→ Work request 1
Reproduce everything in the gseg2 documentation from "Description" down to "in the sequence.".
→ Work request 2
Resume the gseg2 documentation page after its last line and keep going in the same style.

→ Excerpt to read
=-=-=

R: Graph-Based Change-Point Detection for Changed Interval

gseg2 {gSeg}

R Documentation

Graph-Based Change-Point Detection for Changed Interval

Description

This function finds an interval in the sequence where their underlying distribution differs from the rest of the sequence. It provides four graph-based test statistics.

Usage

gseg2(n, E, statistics=c("all","o","w","g","m"), l0=0.05*n, l1=0.95*n, pval.appr=TRUE,
 skew.corr=TRUE, pval.perm=FALSE, B=100)

Arguments

`n`	The number of observations in the sequence.
`E`	The edge matrix (a "number of edges" by 2 matrix) for the similarity graph. Each row contains the node indices of an edge.

=-=-=

→ Records shown
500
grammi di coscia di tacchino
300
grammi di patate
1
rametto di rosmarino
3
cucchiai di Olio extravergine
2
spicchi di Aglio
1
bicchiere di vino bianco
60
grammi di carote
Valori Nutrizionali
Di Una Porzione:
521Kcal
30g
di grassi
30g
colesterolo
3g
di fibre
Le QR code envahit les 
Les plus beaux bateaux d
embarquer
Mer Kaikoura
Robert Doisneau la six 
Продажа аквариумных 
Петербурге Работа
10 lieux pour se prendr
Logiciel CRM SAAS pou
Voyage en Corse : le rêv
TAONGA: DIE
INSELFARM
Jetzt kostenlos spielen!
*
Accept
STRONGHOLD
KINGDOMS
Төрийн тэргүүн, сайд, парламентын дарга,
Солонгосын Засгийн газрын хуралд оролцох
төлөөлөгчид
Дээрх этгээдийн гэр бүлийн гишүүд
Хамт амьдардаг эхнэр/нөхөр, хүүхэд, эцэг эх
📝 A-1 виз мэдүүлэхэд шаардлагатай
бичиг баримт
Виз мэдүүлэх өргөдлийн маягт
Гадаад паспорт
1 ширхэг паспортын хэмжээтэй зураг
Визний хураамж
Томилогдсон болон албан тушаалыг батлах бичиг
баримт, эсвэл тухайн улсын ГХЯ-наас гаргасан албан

=-=-=

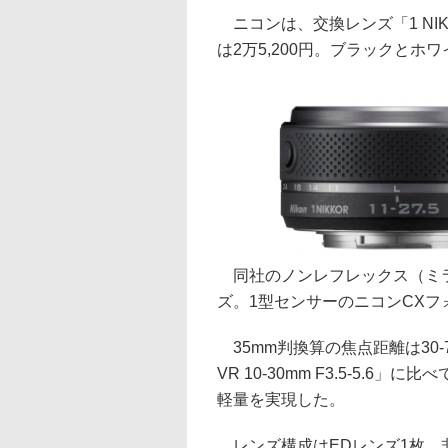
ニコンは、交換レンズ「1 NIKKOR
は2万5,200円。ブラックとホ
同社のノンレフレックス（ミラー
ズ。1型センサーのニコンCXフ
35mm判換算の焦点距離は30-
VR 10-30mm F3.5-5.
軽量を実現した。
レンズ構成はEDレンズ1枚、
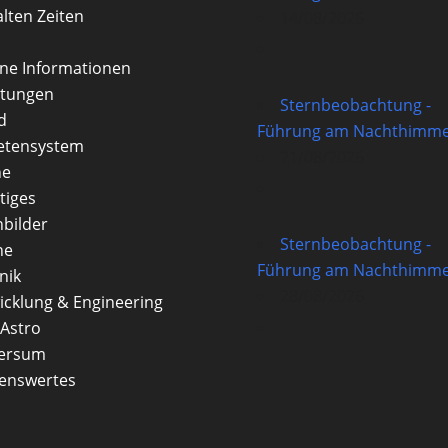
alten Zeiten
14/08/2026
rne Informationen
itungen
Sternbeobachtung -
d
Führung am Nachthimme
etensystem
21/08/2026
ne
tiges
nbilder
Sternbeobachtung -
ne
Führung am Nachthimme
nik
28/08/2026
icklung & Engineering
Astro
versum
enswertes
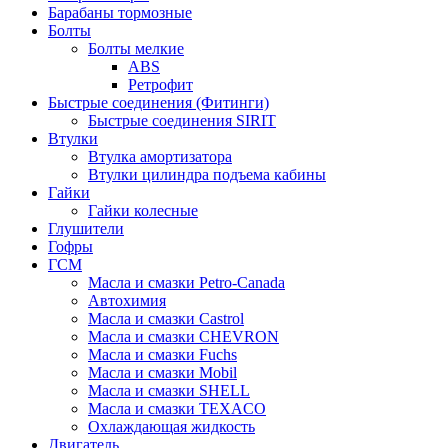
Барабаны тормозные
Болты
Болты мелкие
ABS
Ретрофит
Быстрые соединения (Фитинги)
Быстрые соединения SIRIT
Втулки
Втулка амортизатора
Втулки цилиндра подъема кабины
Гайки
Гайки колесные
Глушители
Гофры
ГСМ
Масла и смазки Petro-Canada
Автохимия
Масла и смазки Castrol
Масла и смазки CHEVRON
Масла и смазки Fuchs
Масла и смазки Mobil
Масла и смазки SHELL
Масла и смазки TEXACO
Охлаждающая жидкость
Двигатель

=-=-=

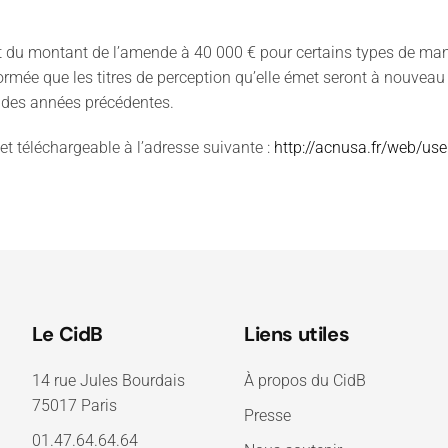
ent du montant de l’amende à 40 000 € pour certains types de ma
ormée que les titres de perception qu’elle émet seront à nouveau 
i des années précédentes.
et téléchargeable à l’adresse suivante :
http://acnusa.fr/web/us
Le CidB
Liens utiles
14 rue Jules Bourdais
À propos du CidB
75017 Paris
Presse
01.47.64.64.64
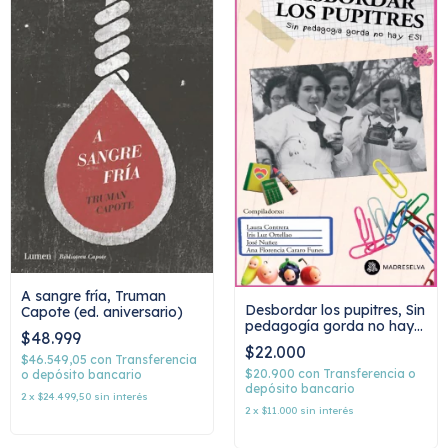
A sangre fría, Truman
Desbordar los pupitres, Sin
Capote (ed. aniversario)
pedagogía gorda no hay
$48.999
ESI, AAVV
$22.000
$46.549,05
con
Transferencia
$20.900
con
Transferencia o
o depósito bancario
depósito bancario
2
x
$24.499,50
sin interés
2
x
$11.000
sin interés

=-=-=

→ Final answer 1
Description

This function finds an interval in the sequence where their underlying distribution differs from the rest of the sequence. It provides four graph-based test statistics.

Usage

gseg2(n, E, statistics=c("all","o","w","g","m"), l0=0.05*n, l1=0.95*n, pval.appr=TRUE,
 skew.corr=TRUE, pval.perm=FALSE, B=100)

Arguments

`n`	The number of observations in the sequence.

→ Final answer 2
`statistics`	The scan statistic to be computed. A character indicating the type of of scan statistic desired. The default is `"all"`. `"all"`: specifies to compute all of the scan statistics: original, weighted, generalized, and max-type; `"o", "ori"` or `"original"`: specifies the original edge-count scan statistic; `"w"` or `"weighted"`: specifies the weighted edge-count scan statistic; `"g"` or `"generalized"`: specifies the generalized edge-count scan statistic; and `"m"` or `"max"`: specifies the max-type edge-count scan statistic.
`l0`	The minimum length of the interval to be considered as a changed interval.
`l1`	The maximum length of the interval to be considered as a changed interval.
`pval.appr`	If it is TRUE, the function outputs p-value approximation based on asymptotic properties.
`skew.corr`	This argument is useful only when pval.appr=TRUE. If skew.corr is TRUE, the p-value approximation would incorporate skewness correction.
`pval.perm`	If it is TRUE, the function outputs p-value from doing B permutations, where B is another argument that you can specify. Doing permutation could be time consuming, so use this argument with caution as it may take a long time to finish the permutation.
`B`	This argument is useful only when pval.perm=TRUE. The default value for B is 100.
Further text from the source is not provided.